The deer woman strutted forward, past the line of youngsters, who all gawked at her. Alexandra didn't understand how someone with the hindquarters of a deer could walk like that, sensual and haughty and threatening all at once.

Bewi hesitated before handing over the box. "You will keep your promise," she said.

"She's madder than me," said Haddie, standing behind Rathnail as if he could shield her, though she towered over him. "What else will you set free?"

Alexandra and Bewi both ignored Haddie. Alexandra took the box of obols. "I keep my promises," she said. Even the ones I regret. "Take one." She let Bewi take an obol, then turned to Haddie and Rathnail. "You too."

She walked down the line of children, giving each of them a coin. "Don't lose it," she said. "This is your exit fare."

"Hexa fair?" asked the youngest girl.

"Make sure she holds onto that," Alexandra said to Lorelei, who was holding the little girl's hand.

"Do we have to put these under our tongues?" asked Pendragon.

"No. Wrong story. Just hold onto it, and follow me."

Alexandra led the procession through the cracks in the earth until they were ascending into daylight. They emerged in an open field, next to Old Larkin Pond.

The children looked around, blinking in the sunlight.

"I was never your father's lover," Bewi said, her voice a husky whisper in her ear.

Alexandra turned to Bewi, but the deer woman was already gone, as if on the wind.

"Pity the poor Muggles who have to deal with her," said Haddie. She plucked cattails from the stalks growing by the side of the pond. "It's cold and Muggly here and I'm not driving on the Automagicka. Rathnail, my rake, fancy a ride?"
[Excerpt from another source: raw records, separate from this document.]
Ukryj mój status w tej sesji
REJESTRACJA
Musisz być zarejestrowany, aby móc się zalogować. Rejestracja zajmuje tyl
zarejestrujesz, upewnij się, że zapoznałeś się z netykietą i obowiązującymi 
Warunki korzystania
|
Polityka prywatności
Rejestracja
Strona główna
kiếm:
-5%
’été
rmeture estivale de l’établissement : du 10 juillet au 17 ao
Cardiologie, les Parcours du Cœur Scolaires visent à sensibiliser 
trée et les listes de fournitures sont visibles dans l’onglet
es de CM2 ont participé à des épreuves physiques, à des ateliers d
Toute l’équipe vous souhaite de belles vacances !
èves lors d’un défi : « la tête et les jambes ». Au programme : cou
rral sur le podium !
Rathnail seemed to like the sun less than the humans did. He grimaced. "Where are we and where is Chicago?"

"Give me a minute." Alexandra stared at the hole in the ground that looked like a recent defile, but through which, if what Tiow said was true, any Muggle could descend to the Lands Below. She cast spells to collapse the earth around it, and recast the Muggle-Repelling Charms she'd used around the pond earlier, while the kids began talking impatiently, and the younger ones started crying. Some of them complained about being hungry.
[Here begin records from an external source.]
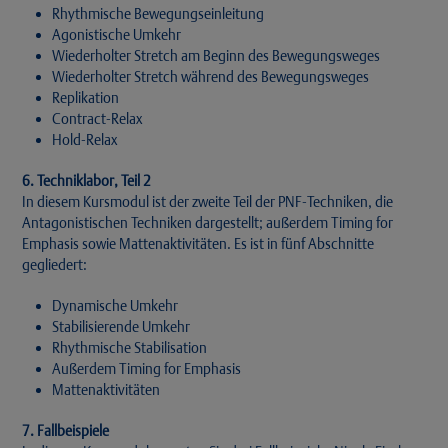
Rhythmische Bewegungseinleitung
Agonistische Umkehr
Wiederholter Stretch am Beginn des Bewegungsweges
Wiederholter Stretch während des Bewegungsweges
Replikation
Contract-Relax
Hold-Relax
6. Techniklabor, Teil 2
In diesem Kursmodul ist der zweite Teil der PNF-Techniken, die
Antagonistischen Techniken dargestellt; außerdem Timing for
Emphasis sowie Mattenaktivitäten. Es ist in fünf Abschnitte
gegliedert:
Dynamische Umkehr
Stabilisierende Umkehr
Rhythmische Stabilisation
Außerdem Timing for Emphasis
Mattenaktivitäten
7. Fallbeispiele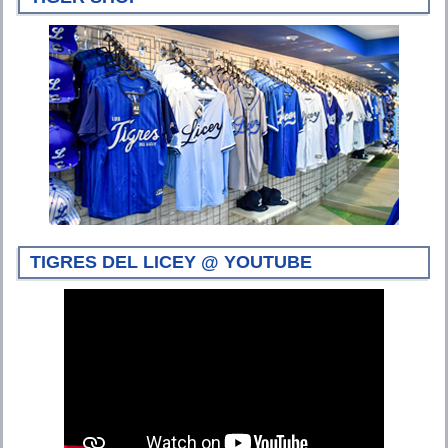
TIGRES DEL LICEY @ YOUTUBE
Alexandra picked four Doomguards, and ordered them into the pond. The Doomguards lay down, disappearing beneath the surface of the water.

"Everyone else, follow me," she said.

"What are we doing?" Hela asked.

"Going to the Pruett School," Alexandra said. And she marched them away from Old Larkin Pond, under the overpass, and through Larkin Mills, with the Doomguards marching in two columns on either side of them.